今回apaheのプロキシ転送機能を利用するため、次のコマンドでmod_proxyを有効化する。

shell
sudo a2enmod proxy_http

/etc/apache2/sites-available/000-default.confの設定

設定ファイル全体

000-default.conf

<VirtualHost *:80>
	ServerName apache.test.com

	ServerAdmin webmaster@apache.test.com
	DocumentRoot /var/www/html

	ErrorLog ${APACHE_LOG_DIR}/error.log
	CustomLog ${APACHE_LOG_DIR}/access.log combined

        <Location />
                ProxyPass http://webapp-host/
                ProxyPassReverse http://webapp-host/
        </Location>

        <Location /auth>
                AuthType openid-connect
                Require valid-user
        </Location>

        <Location /auth/role>
                AuthType openid-connect
                Require claim "role~.*admin.*$"
        </Location>
</VirtualHost>

以下の部分は、プロキシ転送として、/のリクエストをすべてhttp://webapp-host/へ転送する設定。

        <Location />
                ProxyPass http://webapp-host/
                ProxyPassReverse http://webapp-host/
        </Location>

以下の部分は、/auth配下のパスへのアクセスをOIDC認証を必要とするよう設定。

        <Location /auth>
                AuthType openid-connect
                Require valid-user
        </Location>

以下の部分は、/auth/role配下のパスへのアクセスをadminロール保持が必要とするよう設定。

        <Location /auth/role>
                AuthType openid-connect
                Require claim "role~.*admin.*$"
        </Location>

mod_auth_openidcインストール

Ubuntu 20.04 ではOSで提供されているパッケージがあるため、次のコマンドでインストールする。

shell
sudo apt install libapache2-mod-auth-openidc

/etc/apache2/mods-available/auth_openidc.confの設定

設定ファイル全体

auth_openidc.conf
OIDCRedirectURI http://apache.test.com/redirect_uri
OIDCCryptoPassphrase {任意のパスフレーズ}
OIDCProviderMetadataURL http://kc-host:8080/realms/demo/.well-known/openid-configuration

OIDCSSLValidateServer Off

OIDCResponseType "code"
OIDCClientID mod-auth-openidc-test
OIDCClientSecret {クライアント・シークレット}

OIDCCookiePath /auth/

OIDCRemoteUserClaim preferred_username

OIDCRedirectURI

リダイレクトURLを設定する。

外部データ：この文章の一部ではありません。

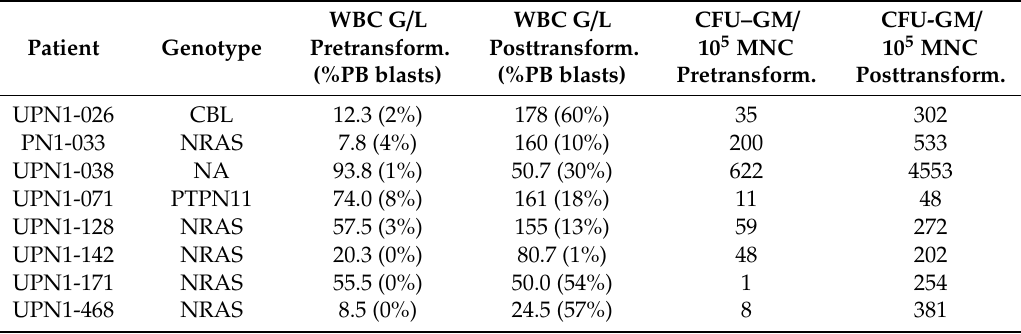
Figure 6. Time to AML transformation in CMML patients stratified by the presence or absence of spontaneous CFU-GM growth > 20 / 10 5 mononuclear cells. Table 1. White blood cell counts and numbers of spontaneously formed CFU-GM in 8 patients in whom in vitro cultures could be performed before and after transformation to secondary acute myeloid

Keycloakで設定したものと同じ内容で設定する。

OIDCRedirectURI http://apache.test.com/redirect_uri

mod_auth_openidcで保護されているパス上のURLを指定する必要があるが、実際にコンテンツがあるURLを指定しないこと。このURLがOIDCの動作中に利用される予約URLとなり、ユーザーが直接呼び出すことができなくなるため。なお、直接呼び出した場合は、パラメーター不足で500エラーが発生する。

OIDCCryptoPassphrase

Cookieやキャッシュの暗号化で使用するパスフレーズ。任意の値を設定する。

OIDCCryptoPassphrase {任意のパスフレーズ}

OIDCProviderMetadataURL

OpenID Provider(OP)の.well-knownのURLを設定する。今回はKeycloakの.well-knownのURLを設定する。

http://kc-host:8080/realms/demo/.well-known/openid-configuration

OIDCSSLValidateServer

SSLを使用する場合に有効なサーバー証明書かどうかをチェックするかどうかを指定する。今回は検証用でチェック不要とするためOffにする。本番環境では、On(デフォルト)とすべき項目となる。

OIDCSSLValidateServer Off

OIDCResponseType

OpenID Connectのレスポンスタイプ設定する。今回は認可コードフローとしたいため、codeを設定する。

OIDCResponseType "code"

OIDCClientID

Keycloakで設定したクライアントのクライアントID(client-id)を設定する。

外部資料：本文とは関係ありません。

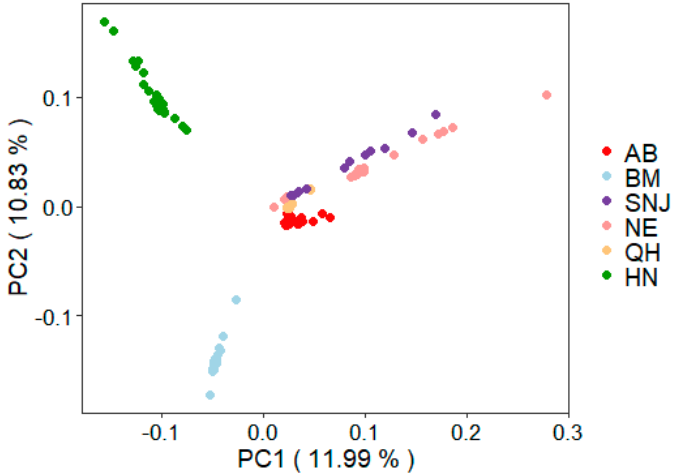
Figure 1. PCA plots of the 155 honeybee samples (the first two PCs). Honeybee samples were clustered by population groups (AB from Aba prefecture, Sichuan province; BM from Bomi, Tibet; SNJ from Shennongjia, Hubei province; NE from Liaoning, Jilin and Heilongjiang province; QH from Qinghai province; HN form Hainan Island).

OIDCClientID mod-auth-openidc-test

OIDCClientSecret

Keycloak側で設定したクライアントのクライアント・シークレットを設定する。

OIDCClientSecret {クライアント・シークレット}

OIDCCookiePath

mod_auth_openidcで使用するCookieのパスを設定する。今回は認証を必要とするパスを/auth/とするため、次のように設定する。

OIDCCookiePath /auth/

OIDCRemoteUserClaim

ApacheのREMOTE_USER環境変数に設定したいIDトークンのclaim名を指定する。今回はpreferred_usernameを利用するため次のように設定する。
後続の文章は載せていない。